On Relations with One’s Neighbors

St. Ambrose, Elder of Optina

1. The Lord nowhere wishes to compel man against his will, but everywhere makes use of our good will; it is through their own will that people are either good or evil. Therefore it is in vain that we accuse those living with us and surrounding us of hindering and impeding, as it were, our salvation or our spiritual perfection.

2. We receive profit from people only when we do not condemn them.

3. You complain about people’s unfairness in relation to you. But if you are striving to reign with Christ the Lord, then have a look at Him, how He acted towards the enemies surrounding Him who were demanding His death. It appears that He never complained about how His enemies behaved unfairly towards Him but, in all the horrible afflictions brought upon Him by His enemies, He saw only the will of His Heavenly Father.

4. You are upset that everyone is trying to humiliate you. If they are trying to humiliate you, that means they want to humble you; and you yourself are asking God for humility. Then why, after all this, do you let people upset?

5. Instruction and edification for one’s own life should be taken more from the example of Christ the Savior than from the example of people, in whom it is not possible to find full perfection, due to human weakness. Therefore we should not be upset, under a seemingly good pretext, when certain people do not give us the edifying example that we would have liked. 

6. The Lord has the power to protect and defend those forcing themselves to live according to His holy commandments, if only they are not being careless in striving for mutual peace. Then the fruit of righteousness is sown in peace, and joy in life is found in mutual harmony, and every good success is achieved through peace according to God. 

7. Seeing someone’s unfair action, rather than become irritated out of resentment, you must use wisdom to attain your purpose – if not in everything, then at least in that which is most important, or in whatever is possible.

8. Denunciations should take the middle way: one should neither wholly trust them nor entirely reject them, but await how the matter turns out. 

9. We should not think that we can make somebody happy or successful. This belongs only to God and a person’s own will, if he abides prudently before his Creator.

10. Just as one pot bumps up against another pot, how much more does it happen that people living together bump up against one another.

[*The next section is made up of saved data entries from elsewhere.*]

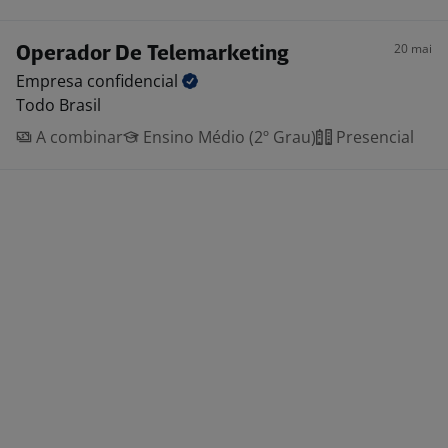
20 mai
Operador De Telemarketing
Empresa
confidencial
Todo Brasil
A combinar
Ensino Médio (2º Grau)
Presencial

This comes about especially when people have different viewpoints about things: one thinks about one thing one way, while another thinks another way; one is convinced in his own ideas, which seem solid and fundamental to him, while another believes in his own understandings.  

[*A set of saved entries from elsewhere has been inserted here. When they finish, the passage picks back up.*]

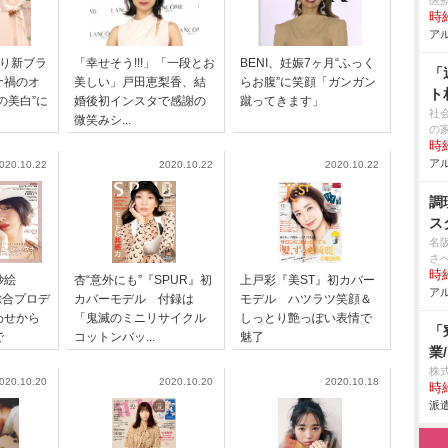
医
時給
アル
ぶり新ブラ
「幸せそう!!!」「一段とお
BENI、妊娠7ヶ月“ふっく
「
ナ禍のオ
美しい」戸田恵梨香、結
らお腹”に笑顔「ガンガン
ト
の美白”に
婚後初インスタで感謝の
蹴ってきます」
社
微笑みシ...
の
時給
アル
020.10.22
2020.10.22
2020.10.22
調
ス
名
さ
時給
紗絵
杏“意外にも”『SPUR』初
上戸彩『美ST』初カバー
アル
総合プロデ
カバーモデル 付録は
モデル ハツラツ笑顔＆
わせから
「鬼滅のミニリサイクル
しっとり艶っぽい表情で
「
で
コットンバッ...
魅了
業
株
020.10.20
2020.10.20
2020.10.18
時給
派遣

11. People look at the visible, but the Lord sees the inner arrangement of man and the actions of his conscience, both in relation to others and in relation to himself. When we cannot bring benefit to others for some reason, then let us at least work for our own spiritual benefit.  

12. Although it is difficult and very insulting to suffer unfair opposition from people who should be defending the truth – not little people, but great and elevated ones – we will take comfort in the unprejudiced judgment of the One Judge of the living and the dead.

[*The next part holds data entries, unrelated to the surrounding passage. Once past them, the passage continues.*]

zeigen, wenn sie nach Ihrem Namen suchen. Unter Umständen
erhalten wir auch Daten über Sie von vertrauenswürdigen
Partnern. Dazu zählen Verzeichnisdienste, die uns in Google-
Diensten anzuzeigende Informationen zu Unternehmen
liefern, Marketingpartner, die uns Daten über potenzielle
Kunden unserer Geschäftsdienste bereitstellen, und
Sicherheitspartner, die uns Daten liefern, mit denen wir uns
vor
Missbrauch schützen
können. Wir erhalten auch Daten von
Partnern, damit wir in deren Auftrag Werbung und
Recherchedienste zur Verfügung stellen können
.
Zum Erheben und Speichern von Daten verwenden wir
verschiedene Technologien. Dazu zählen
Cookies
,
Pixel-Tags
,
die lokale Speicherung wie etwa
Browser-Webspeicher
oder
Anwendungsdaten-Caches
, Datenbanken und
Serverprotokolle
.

13. He who gives way receives three ounces and a half , but he who insists on his rights receives only one ounce, and sometimes not even one, when he gets upset and upsets another.

14. In the spiritual life it is an altogether good thing to explain oneself punctually and prudently, and to ask forgiveness punctually, so as to bring peace to one’s soul and give occasion for others to do the same.

15. Each of us ought to work more on himself, on his own soul, and for his own spiritual benefit, because, according to the words of the Apostle, each of us will give account of ourselves to God. We are confused by the fact that we are more inclined to chastise others, striving not only to convince but also to dissuade, and to make a demonstration by many different arguments. 

16. When we are reproached and blamed for that of which we are entirely innocent, then we must turn our thoughts to those occasions when we were guilty before God or before people, and for the attainment of forgiveness of our sins we must forgive the unfairness and offences inflicted on us by our neighbors. 

17. I will say this briefly. Contrive to acquire life and avoid death, living with those with whom one is living, and trying to have that which the Apostle commands: i.e., goodness, mercy, compassion, and love, which is the fulfillment of the law. How? Listen to the same Apostle: Bear ye one another’s burdens, and so fulfil the law of Christ (Galatians 6:2).  


Translated from Optinskii Tsvetnik: Izrecheniia prepodobnykh starttsev Optinskikh (Moscow: St. Tikhon’s Orthodox University, 2008), 221-228.